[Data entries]
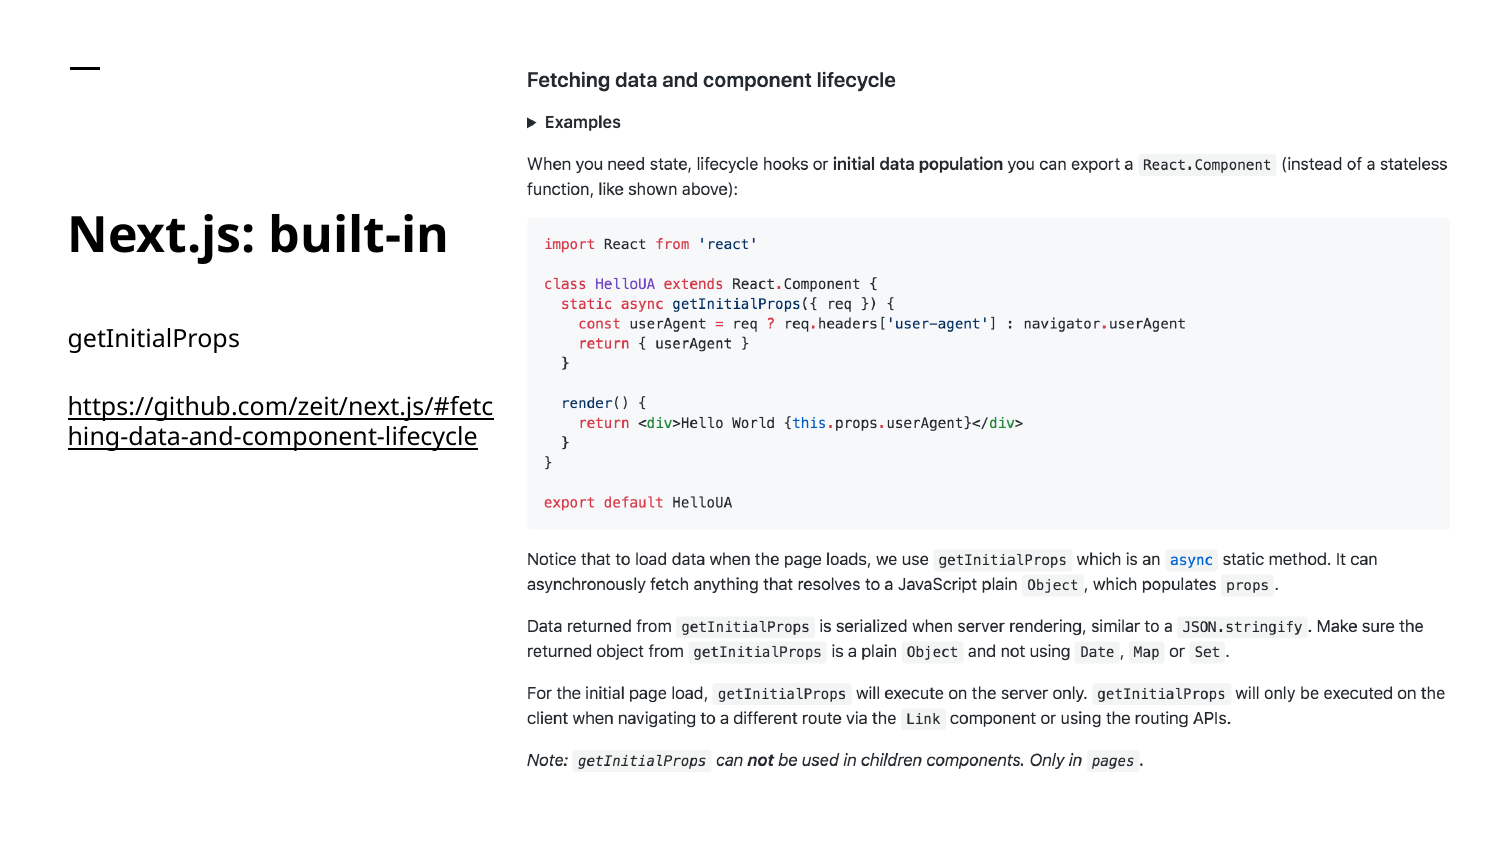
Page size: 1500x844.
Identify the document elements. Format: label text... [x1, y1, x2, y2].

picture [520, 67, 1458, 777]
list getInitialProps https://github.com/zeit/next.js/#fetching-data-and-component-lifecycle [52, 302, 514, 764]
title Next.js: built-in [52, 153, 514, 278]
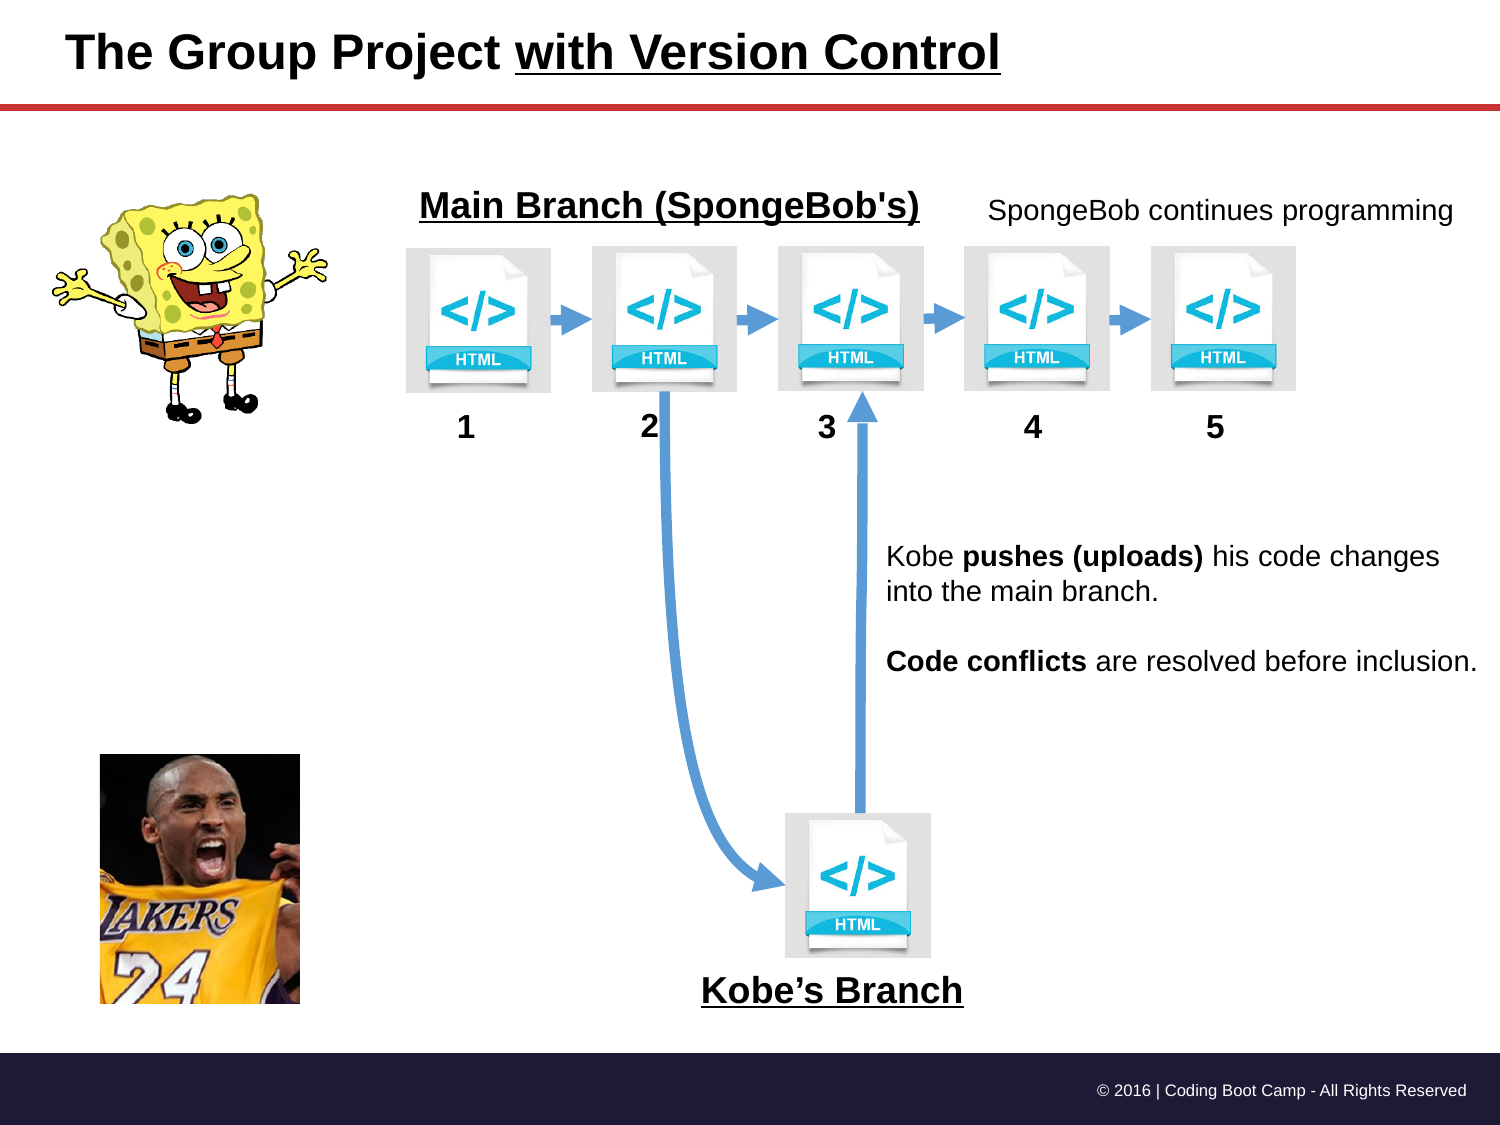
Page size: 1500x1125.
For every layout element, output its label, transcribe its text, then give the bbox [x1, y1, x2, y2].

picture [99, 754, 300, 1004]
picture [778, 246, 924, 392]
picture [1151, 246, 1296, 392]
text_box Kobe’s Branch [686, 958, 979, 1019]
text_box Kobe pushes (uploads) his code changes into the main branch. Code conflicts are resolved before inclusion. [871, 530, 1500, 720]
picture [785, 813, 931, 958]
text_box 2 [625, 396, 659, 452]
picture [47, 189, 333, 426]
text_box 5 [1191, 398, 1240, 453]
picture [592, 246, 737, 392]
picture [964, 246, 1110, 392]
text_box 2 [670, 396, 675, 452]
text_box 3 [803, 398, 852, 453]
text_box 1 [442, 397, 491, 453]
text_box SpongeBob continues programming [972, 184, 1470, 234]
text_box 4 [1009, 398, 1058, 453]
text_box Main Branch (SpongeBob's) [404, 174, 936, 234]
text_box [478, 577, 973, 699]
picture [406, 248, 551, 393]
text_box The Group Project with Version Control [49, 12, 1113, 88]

Task prompt: The entries above are to be restated verbatim, with no pictures carried over.

Response below:
Page size: 1500x844.
Identify the document elements. Format: label text... [x1, y1, x2, y2].

picture [520, 67, 1458, 777]
list getInitialProps https://github.com/zeit/next.js/#fetching-data-and-component-lifecycle [52, 302, 514, 764]
title Next.js: built-in [52, 153, 514, 278]
Page size: 1500x1125.
For every layout element, output its label, transcribe its text, then give the bbox [x1, y1, x2, y2].

picture [99, 754, 300, 1004]
picture [778, 246, 924, 392]
picture [1151, 246, 1296, 392]
text_box Kobe’s Branch [686, 958, 979, 1019]
text_box Kobe pushes (uploads) his code changes into the main branch. Code conflicts are resolved before inclusion. [871, 530, 1500, 720]
picture [785, 813, 931, 958]
text_box 2 [625, 396, 659, 452]
picture [47, 189, 333, 426]
text_box 5 [1191, 398, 1240, 453]
picture [592, 246, 737, 392]
picture [964, 246, 1110, 392]
text_box 2 [670, 396, 675, 452]
text_box 3 [803, 398, 852, 453]
text_box 1 [442, 397, 491, 453]
text_box SpongeBob continues programming [972, 184, 1470, 234]
text_box 4 [1009, 398, 1058, 453]
text_box Main Branch (SpongeBob's) [404, 174, 936, 234]
text_box [478, 577, 973, 699]
picture [406, 248, 551, 393]
text_box The Group Project with Version Control [49, 12, 1113, 88]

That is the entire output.